Massive protests across Argentina against higher education budget cuts 

By April 26, 2024

Buenos Aires, Argentina – Hundreds of thousands of people marched on April 23 in Buenos Aires, Rosario, Córdoba and other major cities across Argentina to protest against the government’s decision to slash the budget of public universities. 

Carrying hand crafted banners and books, students, educators and political activists flooded streets in peaceful defiance while President Javier Milei used his social media accounts to discredit the demonstrations.

Since taking office in December, the Libertarian president’s administration has not increased government funding for the public university system, despite annual inflation hitting a record 288% in March. 

In the days preceding the protest, the Ministry of Human Capital — which oversees the public higher education budget — tried to appease university officials by allowing for some changes in structural spending. However, the changes would represent just 3% of the total public university budget needed for 2024, and due to the cuts, some facilities began turning off the lights during class to save money. 

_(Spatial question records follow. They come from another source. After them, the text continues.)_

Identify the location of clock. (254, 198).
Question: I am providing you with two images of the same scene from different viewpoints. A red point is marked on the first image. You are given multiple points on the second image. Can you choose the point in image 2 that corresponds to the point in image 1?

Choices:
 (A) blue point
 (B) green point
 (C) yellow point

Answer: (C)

The right to public higher education is very much ingrained in Argentine society. Graduate and postgraduate schooling was made free during the government of Juan Domingo Perón in the 1950s with the aim of achieving more equal access to university education. 

On Tuesday, an estimated 430,000 peopleincluding some who voted for Milei in last year’s elections — hit the streets of Buenos Aires to voice their concerns that public universities should remain free. Many more marched in cities in the rest of the country from Ushuaia in Patagonia to northern Santiago del Estero.

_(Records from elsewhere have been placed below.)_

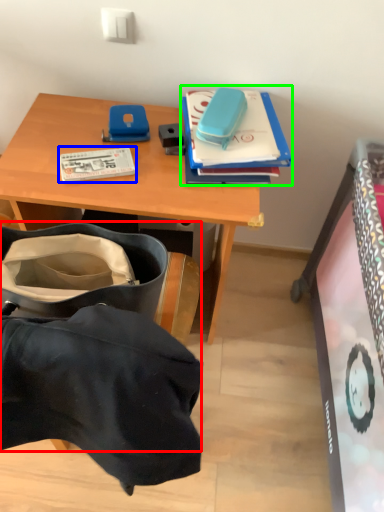
Question: Which object is the farthest from luggage and bags (highlighted by a red box)? Choose among these: book (highlighted by a blue box) or book (highlighted by a green box).

Choices:
 (A) book
 (B) book

Answer: (B)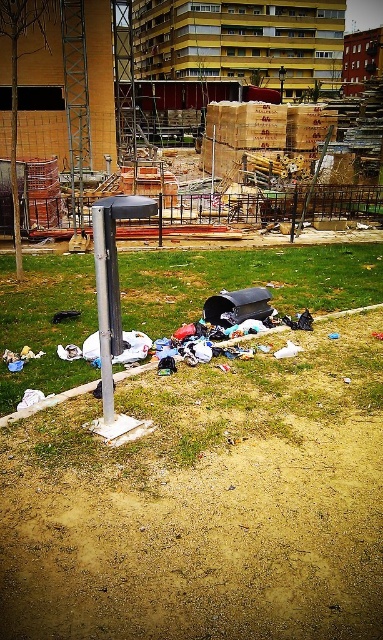
Question: Among these points, which one is nearest to the camera?

Choices:
 (A) (109, 336)
 (B) (358, 272)

Answer: (A)

Question: Is green grass at center wider than silver metallic pole at center?

Choices:
 (A) no
 (B) yes

Answer: (B)

Question: Which point is farther to the camera?

Choices:
 (A) silver metallic pole at center
 (B) green grass at center

Answer: (B)

Question: Where is green grass at center located in relation to silver metallic pole at center in the image?

Choices:
 (A) above
 (B) below

Answer: (A)

Question: Among these points, which one is nearest to the camera?

Choices:
 (A) (103, 372)
 (B) (338, 278)

Answer: (A)

Question: Can you confirm if green grass at center is smaller than silver metallic pole at center?

Choices:
 (A) no
 (B) yes

Answer: (A)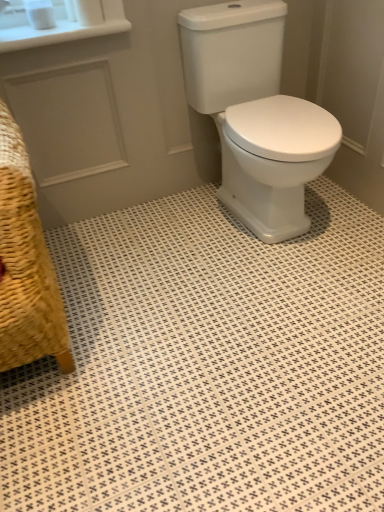
Question: Considering the relative positions of white glossy ceramic tile at center and woven straw armchair at lower left in the image provided, is white glossy ceramic tile at center to the left or to the right of woven straw armchair at lower left?

Choices:
 (A) left
 (B) right

Answer: (B)

Question: From the image's perspective, is white glossy ceramic tile at center located above or below woven straw armchair at lower left?

Choices:
 (A) above
 (B) below

Answer: (B)

Question: Estimate the real-world distances between objects in this image. Which object is farther from the white glossy ceramic tile at center?

Choices:
 (A) white matte toilet paper at upper left, which is the 2th toilet paper in left-to-right order
 (B) white glossy porcelain at center
 (C) white matte toilet paper at upper left, the 2th toilet paper from the right
 (D) woven straw armchair at lower left

Answer: (C)

Question: Estimate the real-world distances between objects in this image. Which object is closer to the white matte toilet paper at upper left, which is the 2th toilet paper in left-to-right order?

Choices:
 (A) white glossy porcelain at center
 (B) white glossy ceramic tile at center
 (C) white matte toilet paper at upper left, which is the first toilet paper in left-to-right order
 (D) woven straw armchair at lower left

Answer: (C)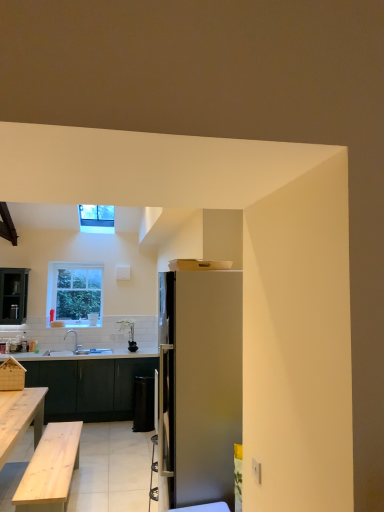
Question: Visually, is white glossy coffee cup at center positioned to the left or to the right of satin silver refrigerator at center?

Choices:
 (A) right
 (B) left

Answer: (B)

Question: In terms of width, does white glossy coffee cup at center look wider or thinner when compared to satin silver refrigerator at center?

Choices:
 (A) thin
 (B) wide

Answer: (A)

Question: Which of these objects is positioned farthest from the clear glass window at upper left, placed as the 2th window when sorted from front to back?

Choices:
 (A) white glossy sink at lower left
 (B) clear glass window at upper center, which is the second window in bottom-to-top order
 (C) satin silver refrigerator at center
 (D) black matte trash bin/can at center
 (E) white glossy coffee cup at center

Answer: (C)

Question: Which is nearer to the natural wood bench at left?

Choices:
 (A) wooden table at lower left
 (B) clear glass window at upper center, which is the second window in bottom-to-top order
 (C) clear glass window at upper left, positioned as the second window in top-to-bottom order
 (D) white glossy sink at lower left
 (E) white glossy coffee cup at center

Answer: (A)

Young people splashed painted slogans on cardboard signs, carried literature like Ray Bradbury’s “Fahrenheit 451” and held up copies of the National Constitution in defiance of the budget cuts. 

One protester held a sign that said, “Grandson of an illiterate. Son of a kiosk employee. UBA doctor,” in an assumed reference to his education at the University of Buenos Aires.

Another read, “Without science, there’s no Conan,” using the name of President Milei’s bullmastiff who was cloned from another of Milei’s dogs which died in 2017. 

On Wednesday, Milei posted on X that the marches were orchestrated by the government’s opposition, which is using the demonstrations as an excuse to maintain their political privileges.